Written instruction a:
Copy the passage of the chapter on inserting records from "The simplest way" to "col2, ..., colN)".

Passage to read:
###

Skip to main content

Part IV: Modifying Data – Chapter 9: Inserting Records

 

Part IV: Modifying Data – Chapter 9: Inserting Records



Adding new data into your database is as critical as querying it. A solid INSERT strategy prevents downtime, avoids schema breakage, and ensures data accuracy from day one. In this chapter, we’ll cover:

  • Basic INSERT INTO … VALUES syntax

  • Bulk inserts using INSERT INTO … SELECT

  • Best practices for batching large imports

  • Verifying inserted data before committing

By the end, you’ll have a reliable workflow for populating your tables safely and efficiently.

1. Basic INSERT INTO … VALUES Syntax

The simplest way to add a row is with the INSERT … VALUES statement. Always specify columns explicitly to guard against schema changes.

1.1 Syntax Structure

sql
INSERT INTO table_name (col1, col2, ..., colN)
VALUES (val1, val2, ..., valN);
  • table_name: target table

  • (col1, …, colN): list of columns in the insertion order

  • VALUES: literal values matching each column’s data type

1.2 Example: Single-Row Insert

Imagine an employees table:

sql
CREATE TABLE employees (
  employee_id   SERIAL PRIMARY KEY,
  first_name    VARCHAR(50) NOT NULL,
  last_name     VARCHAR(50) NOT NULL,
  email         VARCHAR(100) UNIQUE,
  hire_date     DATE DEFAULT CURRENT_DATE
);

Insert a new employee record:

sql
INSERT INTO employees (first_name, last_name, email)
VALUES ('Alice', 'Martinez', 'alice.martinez@example.com');
  • employee_id auto-increments.

  • hire_date defaults to today’s date.

1.3 Inserting Multiple Rows

Most RDBMS allow batching multiple VALUES in one statement:

sql
INSERT INTO employees (first_name, last_name, email)

###

Working data:
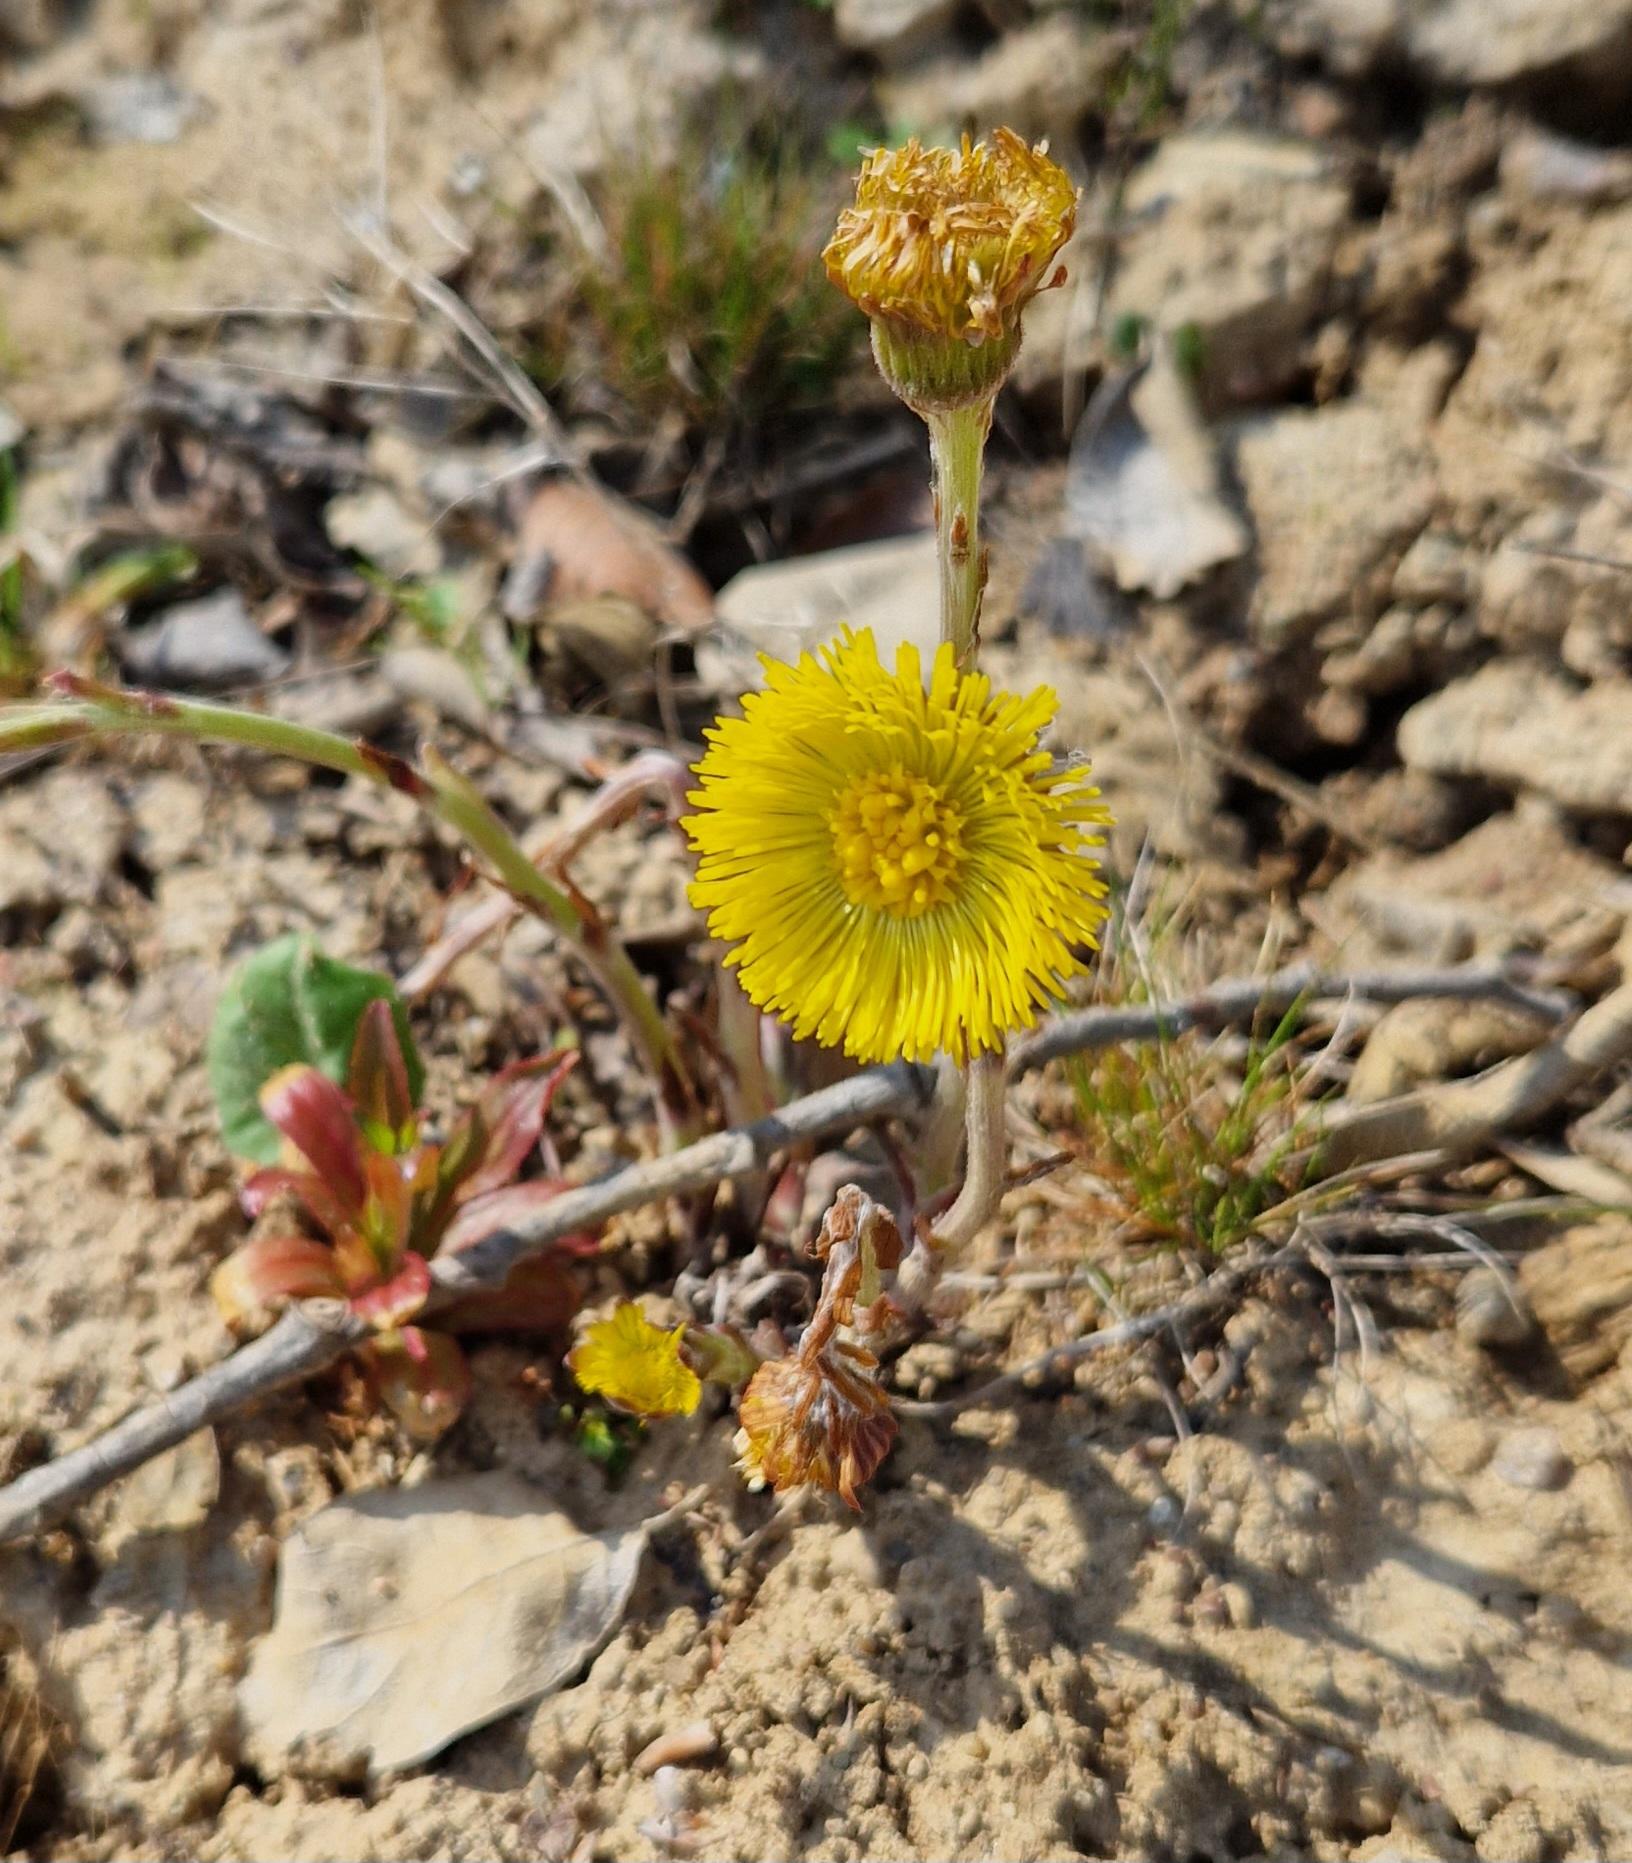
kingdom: Plantae
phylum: Tracheophyta
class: Magnoliopsida
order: Asterales
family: Asteraceae
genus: Tussilago
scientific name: Tussilago farfara
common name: Følfod
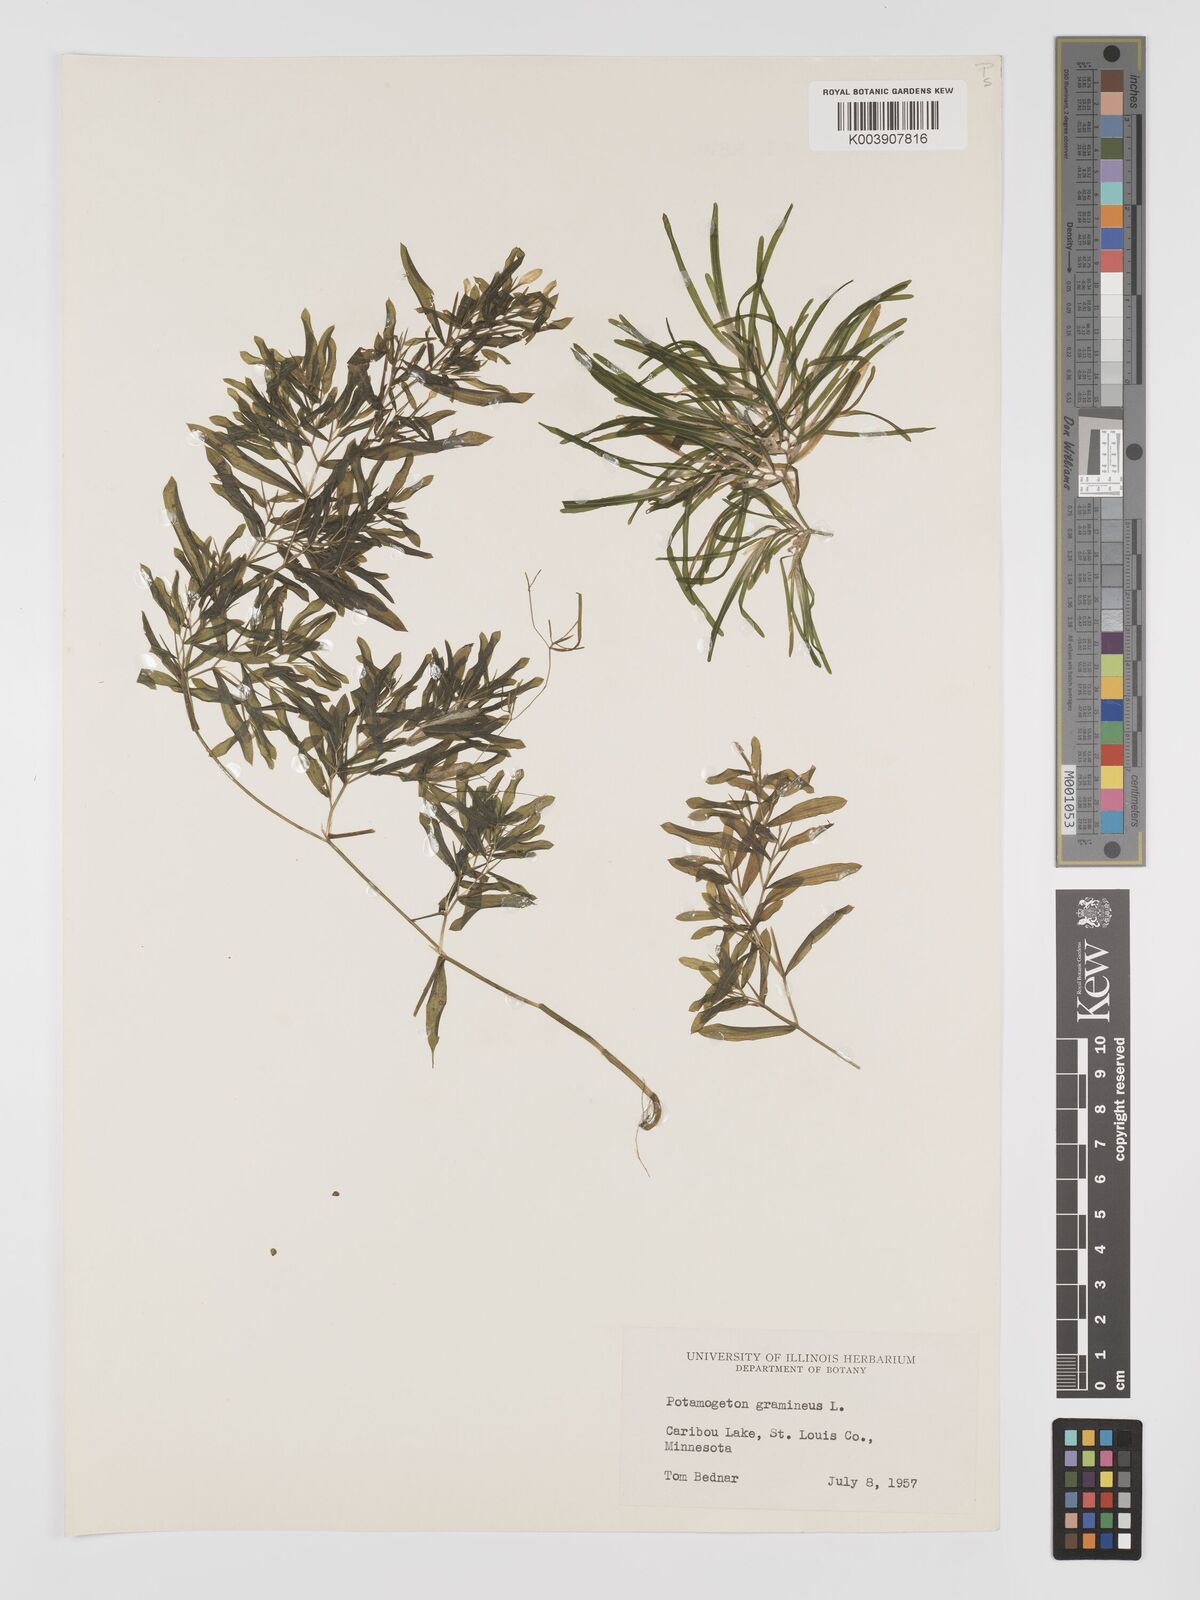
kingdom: Plantae
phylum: Tracheophyta
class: Liliopsida
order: Alismatales
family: Potamogetonaceae
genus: Potamogeton
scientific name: Potamogeton gramineus
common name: Various-leaved pondweed
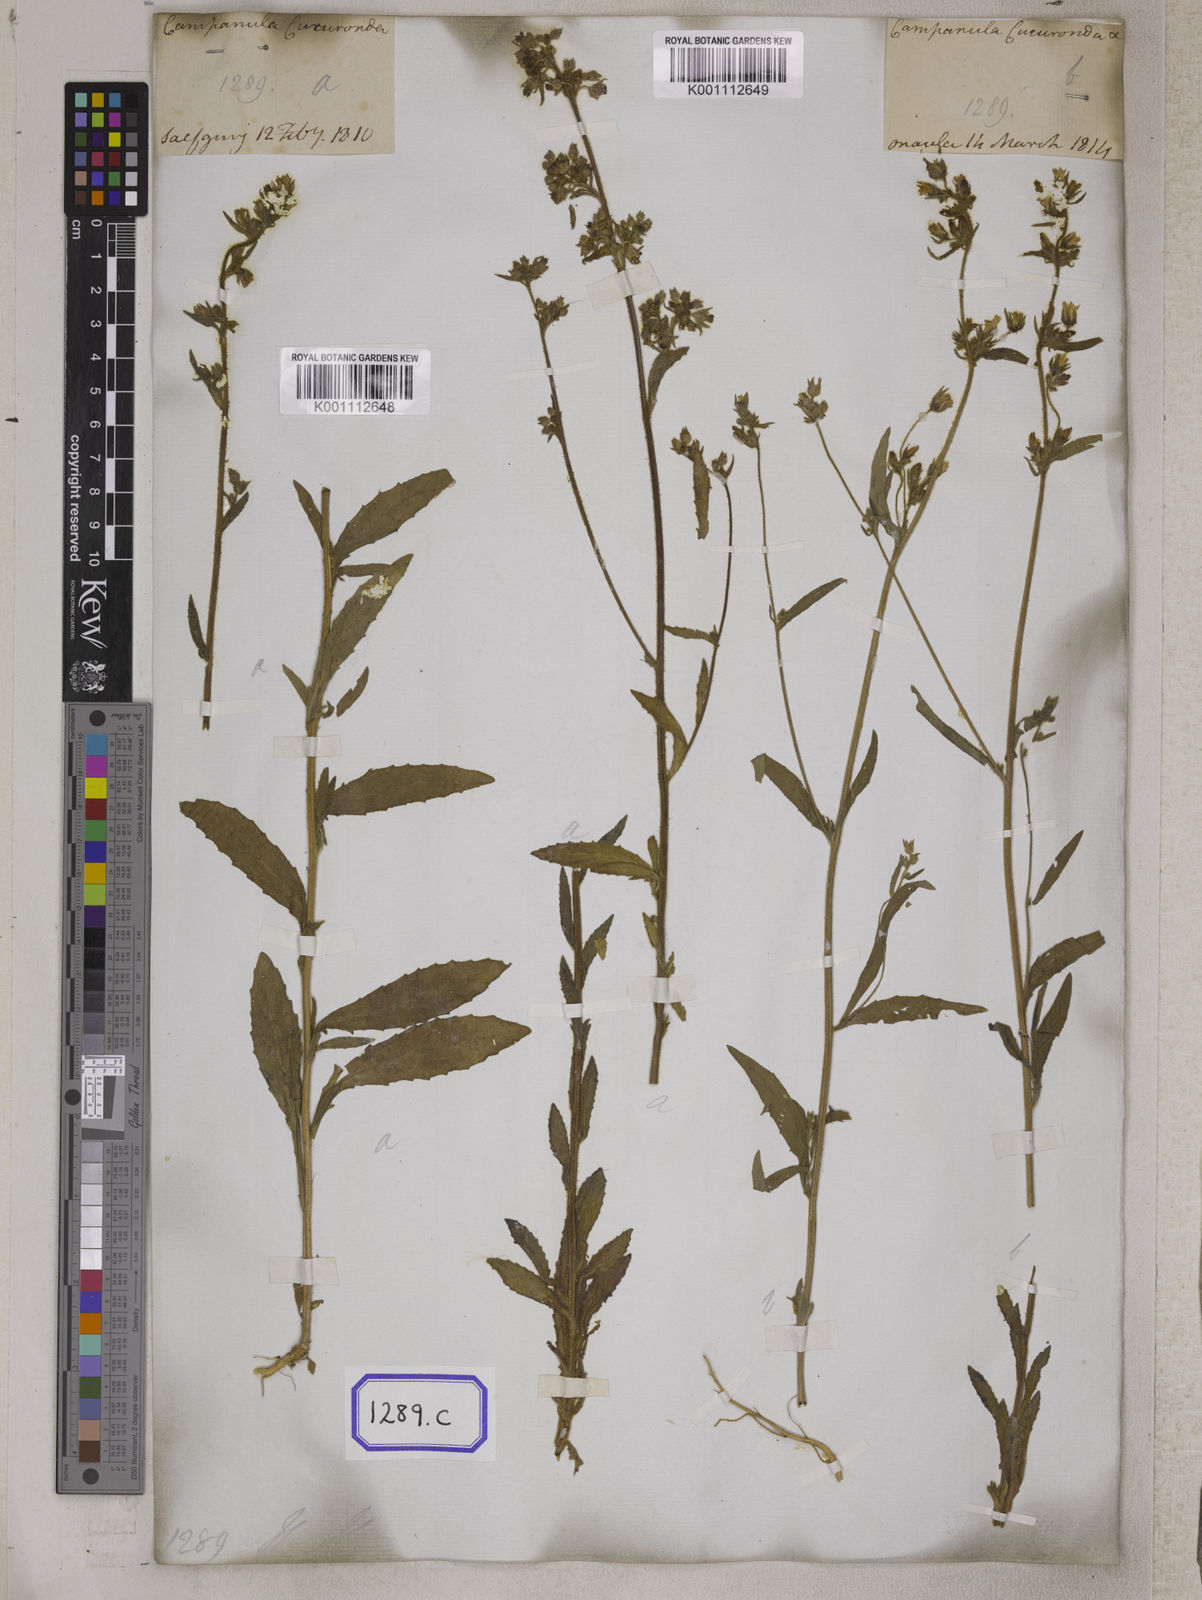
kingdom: Plantae
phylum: Tracheophyta
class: Magnoliopsida
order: Asterales
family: Campanulaceae
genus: Campanula
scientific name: Campanula
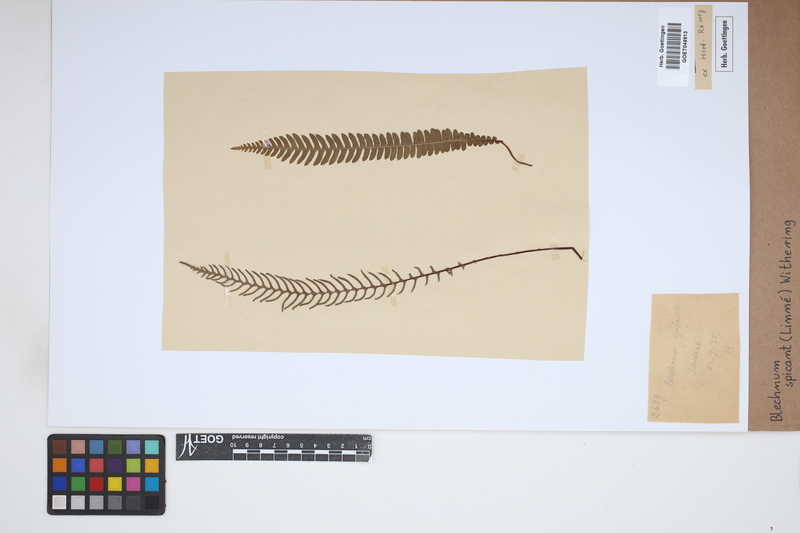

###

Written instruction b:
Change "family" to "familia" in the rows from the line with "class: Liliopsida" through the end of the rows, keeping everything else the same. Return only those lines, without the pictures.

Correct answer a:
The simplest way to add a row is with the INSERT … VALUES statement. Always specify columns explicitly to guard against schema changes.

1.1 Syntax Structure

sql
INSERT INTO table_name (col1, col2, ..., colN)

Correct answer b:
class: Liliopsida
order: Alismatales
familia: Potamogetonaceae
genus: Potamogeton
scientific name: Potamogeton gramineus
common name: Various-leaved pondweed
kingdom: Plantae
phylum: Tracheophyta
class: Magnoliopsida
order: Asterales
familia: Campanulaceae
genus: Campanula
scientific name: Campanula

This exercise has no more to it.